Now I just had to figure out how to contact the queen’s bloody hands.

? ? ?

It was nearly noon when I arrived at the Eternal Bloom. I headed into the tourist side of the Bloom first. The satyr I’d spoken to at my first visit wasn’t working. I asked both the current bartender and the cocktail waitress about the two bogeymen, but neither had seen them. I left my card and headed to the VIP room.

I scratched out a note to Falin the same way I’d sent notes to Rianna, Kyran, and Dugan. I didn’t exactly know where Falin was, aside from somewhere in the winter court, but that didn’t matter to the magic. It would find him. I wrote simply that I needed to see him ASAP about the case, and then I headed for a table in the corner. I hadn’t even pulled the chair out yet when a pixie, no larger than my forearm, fluttered over, trailing colorful sparkles and carrying a large dried leaf.

That was a fast reply.

I accepted it and nodded my appreciation, but once I flipped it over to read it, my stomach clenched as if a pound of ice had dropped into it.

The leaf had only one sentence written across it: Attend me now, planeweaver.

Instead of a signature, the queen’s official seal looked as if it had been scorched into the leaf. I stared at it, willing it to say something else—just about anything else.

Then I glanced at the giant tree sprouting through the floorboards in the center of the Bloom. Damn, I’d been summoned to an audience with the queen.

? ? ?

I’d never entered Faerie alone before. Hell, I could count on one hand how many times I’d passed through the door to the winter court. Not one trip had been entirely voluntary, so I guess it wasn’t a huge surprise that I’d always had an escort. This time, I had to go it alone.

I stood to one side of the massive tree, staring at the innocuous-looking bit of space that appeared to be just another part of the bar wrapping around the tree, but I knew better. As soon as I stepped around it, this pocket of Faerie would melt away and I’d be at one of the entrances to the winter court.

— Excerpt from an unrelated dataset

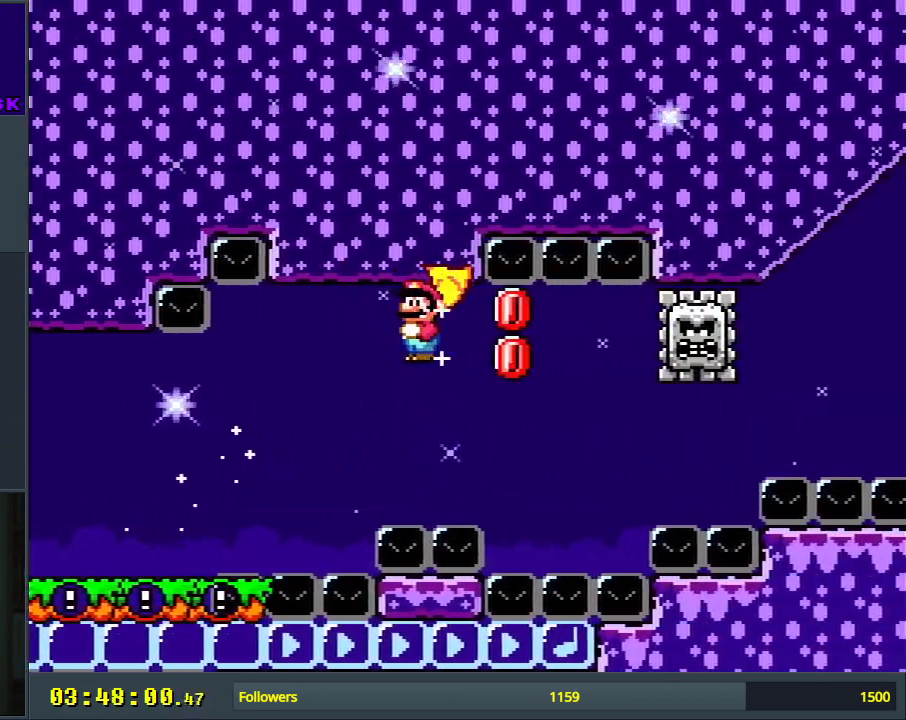
{"buttons": ["A", "X", "DPAD_RIGHT"], "events": [[233, "A", "down"]]}
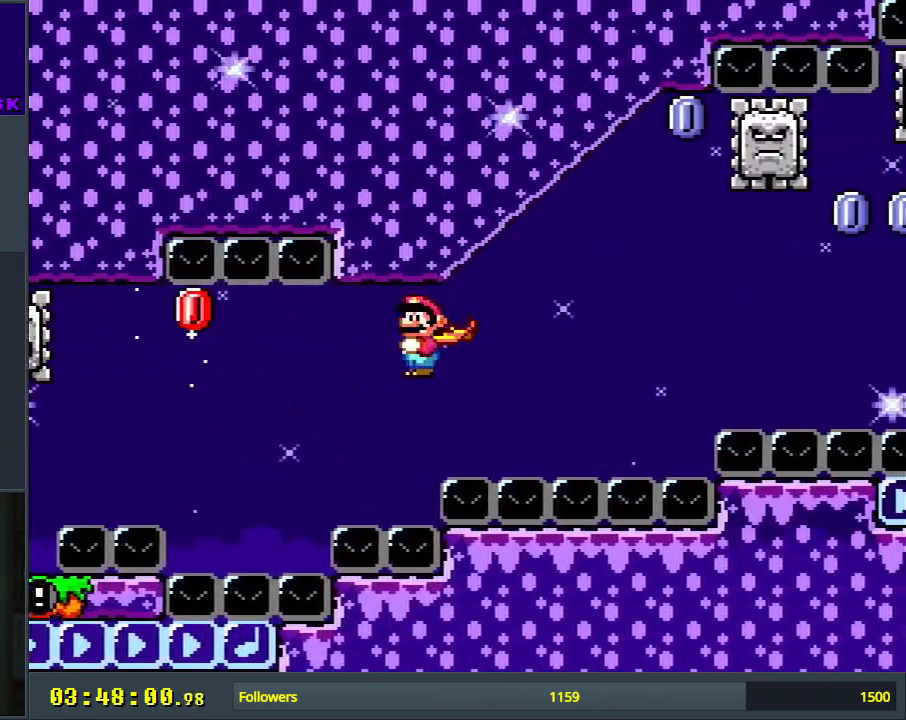
{"buttons": ["A", "X", "DPAD_LEFT"], "events": [[233, "DPAD_RIGHT", "up"], [250, "DPAD_UP", "down"], [283, "DPAD_UP", "up"], [300, "DPAD_LEFT", "down"]]}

I didn’t want to do it.

But I had to.

I took a deep breath, nodded my head, and had almost psyched myself up to stepping forward when someone cleared their throat behind me.

“My dear, it works better if you walk into it,” a dry, raspy voice said, and I spun around.

An old woman, bent with age, stood there. She smiled, making the wrinkles in her face rearrange as she flashed her toothless gums.

“Of course,” she said, “if you have the will and magic, you can make it move around you.” She clicked her tongue and patted my arm with twig-thin fingers that felt rough and brittle. “But walking is much easier.”